What you have to do
Copy the Athena tuning text from the words "Partition by query" through "of tiny files).", substituting "timestamp fields" for "date fields".

Text block
The three biggest levers for reducing Athena cost and query time are columnar format, compression, and partitioning. They compound: use all three together.

Practice	Impact	Recommendation
Use Parquet or ORC	60—90% less data scanned vs CSV for typical analytical queries	Parquet for most cases; ORC for Hive-native workloads
Snappy compression	~3—5x size reduction vs uncompressed; faster decompression than GZIP	Default for Parquet/ORC. Use ZSTD for better ratio with acceptable CPU overhead.
Partition by query patterns	Eliminates entire S3 prefix scans	Always include date fields. Avoid high-cardinality partitions (e.g., user_id — millions of tiny files).
Target file sizes 128 MB—1 GB	Avoids the small-files problem (many tiny files = many S3 GET requests)	Use Glue ETL to compact small files during transformation
Workgroups	Cost control and query isolation	Create a workgroup per team; set data scanned per-query limit (e.g., 1 TB)
Result reuse	Free repeated reads of the same result	Enable query result reuse in workgroup settings (TTL up to 7 days)

Dataset entries

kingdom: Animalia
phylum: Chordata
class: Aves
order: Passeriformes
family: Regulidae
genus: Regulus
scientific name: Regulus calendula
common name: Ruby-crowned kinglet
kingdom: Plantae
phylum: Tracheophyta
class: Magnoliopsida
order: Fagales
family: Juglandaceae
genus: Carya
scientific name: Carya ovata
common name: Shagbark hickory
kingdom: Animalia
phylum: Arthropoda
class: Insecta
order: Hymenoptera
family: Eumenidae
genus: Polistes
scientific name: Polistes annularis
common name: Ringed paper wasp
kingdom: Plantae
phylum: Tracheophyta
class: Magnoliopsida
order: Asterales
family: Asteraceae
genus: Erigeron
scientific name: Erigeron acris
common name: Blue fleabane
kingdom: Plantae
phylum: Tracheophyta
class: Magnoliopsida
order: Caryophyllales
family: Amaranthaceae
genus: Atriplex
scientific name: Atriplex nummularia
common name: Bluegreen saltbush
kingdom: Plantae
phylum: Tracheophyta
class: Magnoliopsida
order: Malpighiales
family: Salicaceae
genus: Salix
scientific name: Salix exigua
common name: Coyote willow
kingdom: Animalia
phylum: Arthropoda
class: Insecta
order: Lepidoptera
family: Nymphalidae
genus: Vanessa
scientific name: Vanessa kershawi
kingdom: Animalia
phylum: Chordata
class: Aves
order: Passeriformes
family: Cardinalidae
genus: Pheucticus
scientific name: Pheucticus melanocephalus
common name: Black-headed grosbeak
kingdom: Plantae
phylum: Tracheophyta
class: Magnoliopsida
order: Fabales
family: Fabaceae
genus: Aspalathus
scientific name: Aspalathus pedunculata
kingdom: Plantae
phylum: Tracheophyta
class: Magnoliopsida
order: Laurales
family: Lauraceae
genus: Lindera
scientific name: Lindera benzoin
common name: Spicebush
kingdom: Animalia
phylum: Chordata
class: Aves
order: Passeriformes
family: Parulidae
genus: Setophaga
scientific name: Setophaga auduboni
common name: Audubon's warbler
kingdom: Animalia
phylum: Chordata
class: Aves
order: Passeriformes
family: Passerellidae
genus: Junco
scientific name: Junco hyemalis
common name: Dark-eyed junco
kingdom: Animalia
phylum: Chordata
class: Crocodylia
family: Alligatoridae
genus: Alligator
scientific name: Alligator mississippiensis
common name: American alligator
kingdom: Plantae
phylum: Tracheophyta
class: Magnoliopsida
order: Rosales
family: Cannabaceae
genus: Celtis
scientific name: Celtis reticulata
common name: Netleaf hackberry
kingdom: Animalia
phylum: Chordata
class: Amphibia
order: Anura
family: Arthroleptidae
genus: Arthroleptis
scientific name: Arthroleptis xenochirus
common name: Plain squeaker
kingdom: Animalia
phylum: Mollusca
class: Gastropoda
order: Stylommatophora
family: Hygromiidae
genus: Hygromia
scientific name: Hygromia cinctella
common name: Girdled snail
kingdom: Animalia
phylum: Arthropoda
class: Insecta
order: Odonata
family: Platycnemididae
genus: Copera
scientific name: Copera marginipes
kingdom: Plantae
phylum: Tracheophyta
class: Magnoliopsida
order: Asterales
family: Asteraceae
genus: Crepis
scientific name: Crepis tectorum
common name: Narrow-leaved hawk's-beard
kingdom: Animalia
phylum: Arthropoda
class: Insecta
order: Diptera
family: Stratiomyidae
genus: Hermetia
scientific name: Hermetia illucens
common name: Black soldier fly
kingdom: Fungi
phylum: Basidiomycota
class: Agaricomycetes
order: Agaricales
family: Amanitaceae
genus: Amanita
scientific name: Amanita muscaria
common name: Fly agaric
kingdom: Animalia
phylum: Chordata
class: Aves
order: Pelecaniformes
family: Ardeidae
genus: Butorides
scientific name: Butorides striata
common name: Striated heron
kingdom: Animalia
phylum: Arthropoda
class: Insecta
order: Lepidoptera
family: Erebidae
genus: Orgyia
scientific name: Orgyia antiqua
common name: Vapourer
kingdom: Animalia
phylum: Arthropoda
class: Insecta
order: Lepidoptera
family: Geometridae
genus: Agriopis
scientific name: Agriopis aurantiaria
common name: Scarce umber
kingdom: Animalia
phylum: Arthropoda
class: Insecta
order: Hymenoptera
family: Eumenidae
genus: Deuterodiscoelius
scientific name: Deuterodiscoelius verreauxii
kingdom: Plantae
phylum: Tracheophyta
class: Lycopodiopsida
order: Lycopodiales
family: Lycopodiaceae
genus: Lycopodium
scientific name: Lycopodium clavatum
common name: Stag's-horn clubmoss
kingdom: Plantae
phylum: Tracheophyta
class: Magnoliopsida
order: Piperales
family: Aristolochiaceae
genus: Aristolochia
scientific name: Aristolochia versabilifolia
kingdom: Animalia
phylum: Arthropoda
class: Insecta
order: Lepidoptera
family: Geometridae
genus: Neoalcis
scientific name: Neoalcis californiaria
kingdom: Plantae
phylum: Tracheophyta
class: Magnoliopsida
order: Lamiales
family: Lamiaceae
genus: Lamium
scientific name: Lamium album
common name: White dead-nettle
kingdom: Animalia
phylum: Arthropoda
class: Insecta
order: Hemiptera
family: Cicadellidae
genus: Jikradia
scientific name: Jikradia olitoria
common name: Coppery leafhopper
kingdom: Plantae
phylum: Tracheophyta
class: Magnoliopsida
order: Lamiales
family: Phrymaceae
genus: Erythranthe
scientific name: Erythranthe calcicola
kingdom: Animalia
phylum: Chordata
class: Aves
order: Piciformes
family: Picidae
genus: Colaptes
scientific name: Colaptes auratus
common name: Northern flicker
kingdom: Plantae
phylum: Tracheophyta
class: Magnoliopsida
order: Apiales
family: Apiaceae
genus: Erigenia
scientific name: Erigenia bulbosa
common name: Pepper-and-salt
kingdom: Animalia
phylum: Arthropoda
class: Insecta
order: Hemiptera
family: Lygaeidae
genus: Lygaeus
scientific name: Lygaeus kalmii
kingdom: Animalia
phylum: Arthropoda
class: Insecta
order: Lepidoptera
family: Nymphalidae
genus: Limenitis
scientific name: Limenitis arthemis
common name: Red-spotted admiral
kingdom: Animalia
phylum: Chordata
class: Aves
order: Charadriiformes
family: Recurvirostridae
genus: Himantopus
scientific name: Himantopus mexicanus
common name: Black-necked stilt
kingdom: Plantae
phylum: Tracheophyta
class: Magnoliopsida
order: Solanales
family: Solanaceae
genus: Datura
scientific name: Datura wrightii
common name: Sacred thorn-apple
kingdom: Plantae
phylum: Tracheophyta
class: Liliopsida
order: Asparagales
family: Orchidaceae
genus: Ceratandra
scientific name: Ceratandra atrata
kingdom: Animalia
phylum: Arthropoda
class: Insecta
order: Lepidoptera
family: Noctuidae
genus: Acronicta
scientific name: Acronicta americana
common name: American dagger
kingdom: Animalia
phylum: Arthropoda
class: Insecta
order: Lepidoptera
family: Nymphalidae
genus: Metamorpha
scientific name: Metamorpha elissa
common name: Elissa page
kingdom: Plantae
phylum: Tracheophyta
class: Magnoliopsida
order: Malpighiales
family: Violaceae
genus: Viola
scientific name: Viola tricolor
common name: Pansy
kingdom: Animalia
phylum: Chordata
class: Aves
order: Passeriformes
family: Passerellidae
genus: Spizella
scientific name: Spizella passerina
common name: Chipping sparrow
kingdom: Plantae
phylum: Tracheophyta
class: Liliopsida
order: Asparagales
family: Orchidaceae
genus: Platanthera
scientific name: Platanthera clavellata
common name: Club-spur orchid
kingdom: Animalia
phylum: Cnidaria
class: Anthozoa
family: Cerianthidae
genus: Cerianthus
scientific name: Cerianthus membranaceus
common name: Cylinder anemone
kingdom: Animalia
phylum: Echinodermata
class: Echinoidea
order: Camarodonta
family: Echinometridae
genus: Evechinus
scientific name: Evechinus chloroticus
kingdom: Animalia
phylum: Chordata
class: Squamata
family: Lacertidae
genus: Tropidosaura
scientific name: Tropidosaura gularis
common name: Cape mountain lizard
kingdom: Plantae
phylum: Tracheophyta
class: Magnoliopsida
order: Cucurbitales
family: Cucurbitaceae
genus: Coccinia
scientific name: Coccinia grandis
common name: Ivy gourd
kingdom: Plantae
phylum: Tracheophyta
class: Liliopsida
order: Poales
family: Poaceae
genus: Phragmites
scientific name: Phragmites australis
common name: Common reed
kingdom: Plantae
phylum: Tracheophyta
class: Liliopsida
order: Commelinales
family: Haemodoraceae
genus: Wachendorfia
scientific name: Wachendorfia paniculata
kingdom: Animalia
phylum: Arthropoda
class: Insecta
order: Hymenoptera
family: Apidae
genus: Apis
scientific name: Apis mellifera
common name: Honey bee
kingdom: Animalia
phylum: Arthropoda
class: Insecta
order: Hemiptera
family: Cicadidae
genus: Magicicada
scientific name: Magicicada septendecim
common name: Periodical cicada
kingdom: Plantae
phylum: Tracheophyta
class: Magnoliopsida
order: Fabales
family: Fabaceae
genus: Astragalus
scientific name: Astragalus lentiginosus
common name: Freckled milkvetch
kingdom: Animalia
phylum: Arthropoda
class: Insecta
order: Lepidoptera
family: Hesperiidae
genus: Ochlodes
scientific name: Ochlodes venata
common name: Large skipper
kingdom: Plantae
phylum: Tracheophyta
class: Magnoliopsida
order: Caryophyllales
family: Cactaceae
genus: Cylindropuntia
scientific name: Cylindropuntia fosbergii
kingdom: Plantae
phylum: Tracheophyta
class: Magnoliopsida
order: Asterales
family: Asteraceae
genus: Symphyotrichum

Exercise answer
Partition by query patterns	Eliminates entire S3 prefix scans	Always include timestamp fields. Avoid high-cardinality partitions (e.g., user_id — millions of tiny files).